Une récente décision du tribunal administratif de Cergy-Pontoise est venue rappeler que les mesures d’assignation à résidence ne peuvent être prises à la légère. Le 14 janvier 2026, la juridiction a annulé un arrêté du préfet du Val-d’Oise visant une ressortissante algérienne, estimant que l’administration n’avait pas correctement tenu compte de sa situation personnelle. Cette affaire, qui concerne Mme KL, met en lumière les dérives possibles d’une application trop mécanique du droit des étrangers.
Arrivée en France en 2017, Mme KL faisait l’objet d’une obligation de quitter le territoire français. En décembre 2025, le préfet du Val-d’Oise avait décidé de l’assigner à résidence pour une durée de 45 jours, avec une obligation de se présenter deux fois par semaine à la brigade de gendarmerie de Roissy-en-France. Une contrainte lourde, d’autant plus que cette assignation ne correspondait pas à son lieu de résidence réel.

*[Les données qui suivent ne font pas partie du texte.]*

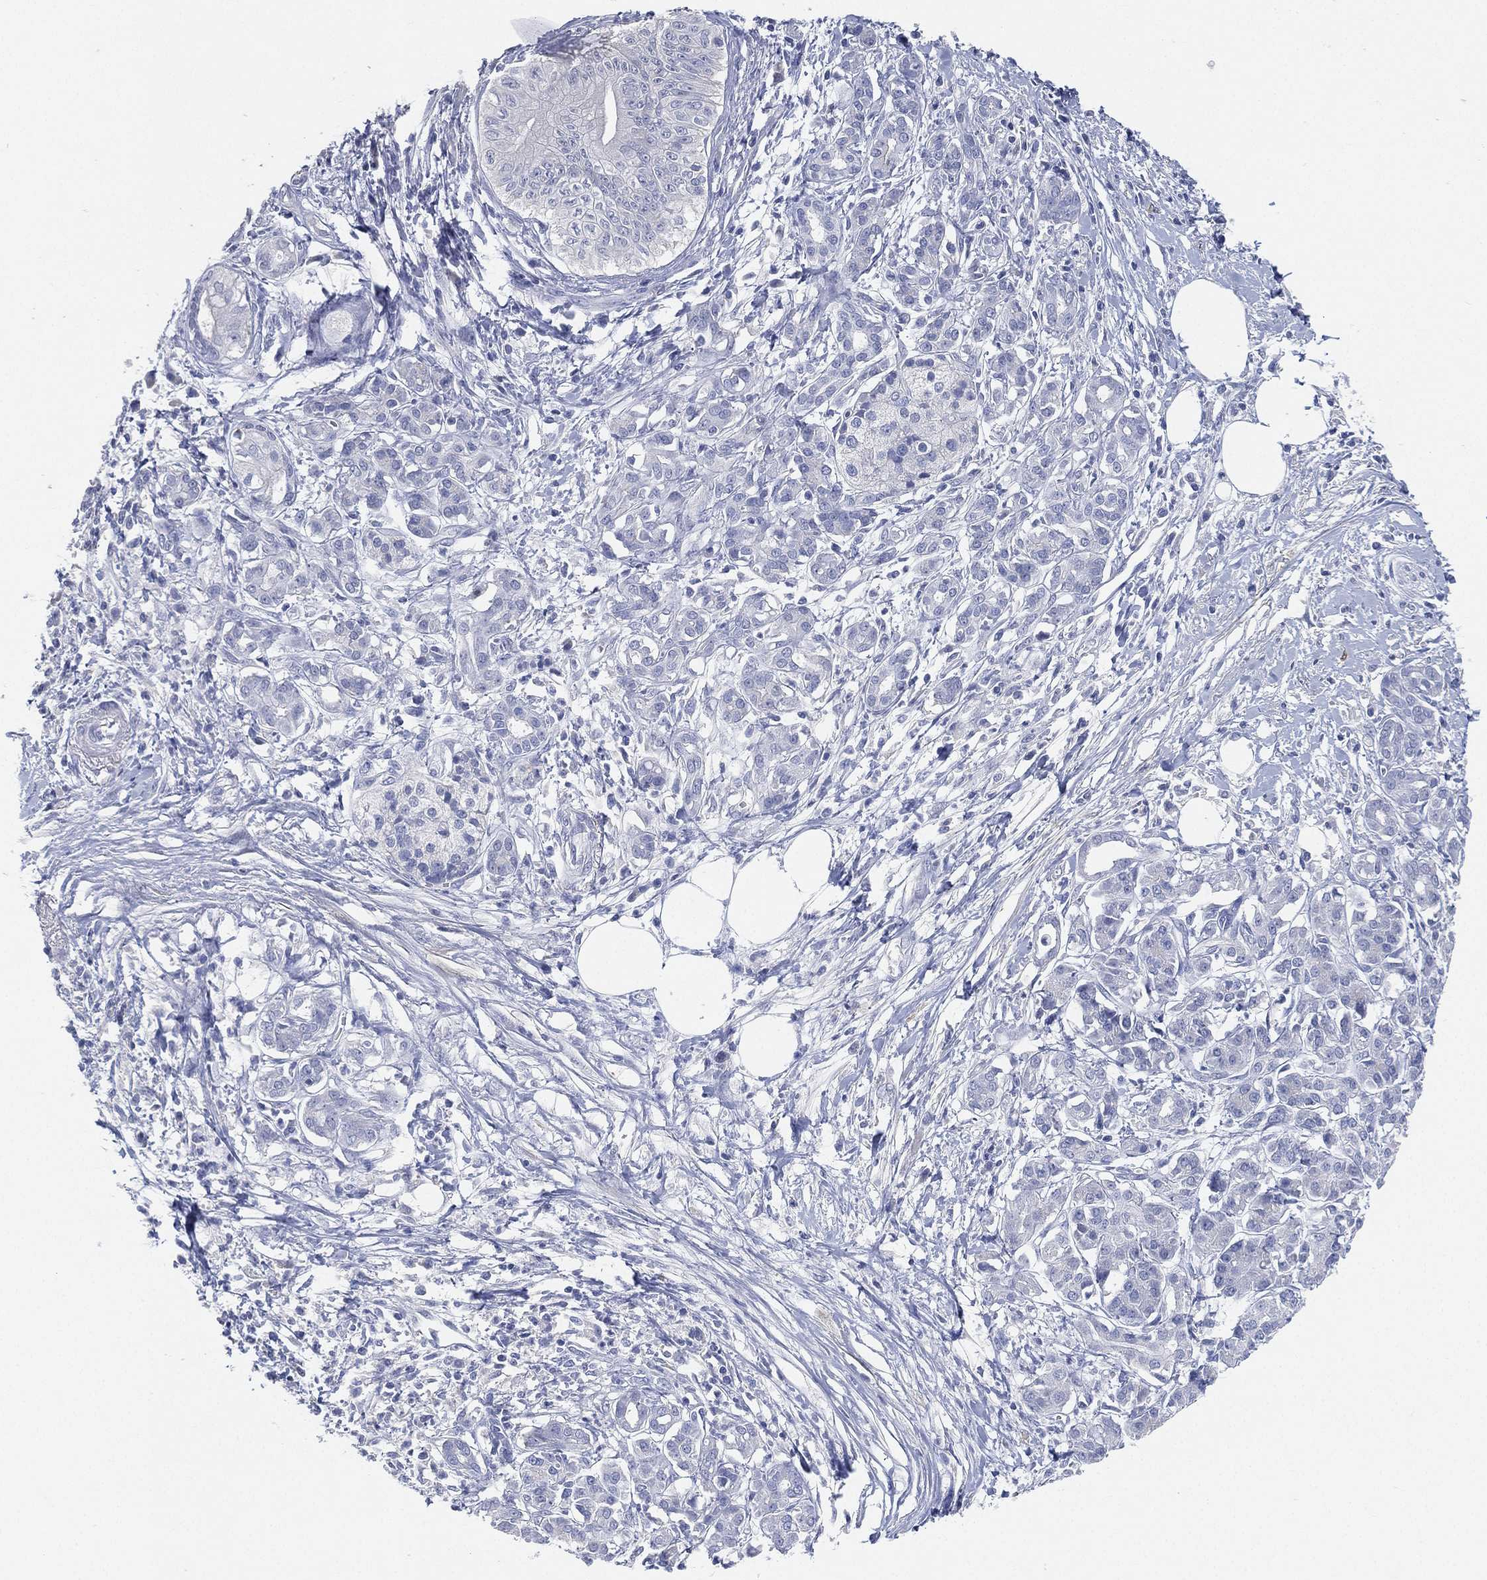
{"staining": {"intensity": "negative", "quantity": "none", "location": "none"}, "tissue": "pancreatic cancer", "cell_type": "Tumor cells", "image_type": "cancer", "snomed": [{"axis": "morphology", "description": "Adenocarcinoma, NOS"}, {"axis": "topography", "description": "Pancreas"}], "caption": "DAB immunohistochemical staining of pancreatic cancer (adenocarcinoma) reveals no significant expression in tumor cells.", "gene": "FAM187B", "patient": {"sex": "male", "age": 72}}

C’est précisément ce point qui a retenu l’attention du tribunal. Comme le souligne l’avocat Fayçal Megherbi, qui a transmis cette contribution à la rédaction de DNAlgérie, le préfet a commis une erreur en « l’assignant à résidence dans le département du Val-d’Oise au sein duquel n’est pas fixée sa résidence ». Une incohérence qui, aux yeux des juges, révèle un manque d’analyse approfondie du dossier.
Les obligations imposées à Mme KL ont également été jugées disproportionnées. Le fait de devoir « se présenter à la brigade de gendarmerie de Roissy-en-France deux fois par semaine » a été considéré comme une contrainte excessive, notamment au regard de ses impératifs personnels et professionnels. Pour le tribunal, ces exigences démontrent que la décision préfectorale n’a pas été pensée en fonction de la réalité concrète de la vie de l’intéressée.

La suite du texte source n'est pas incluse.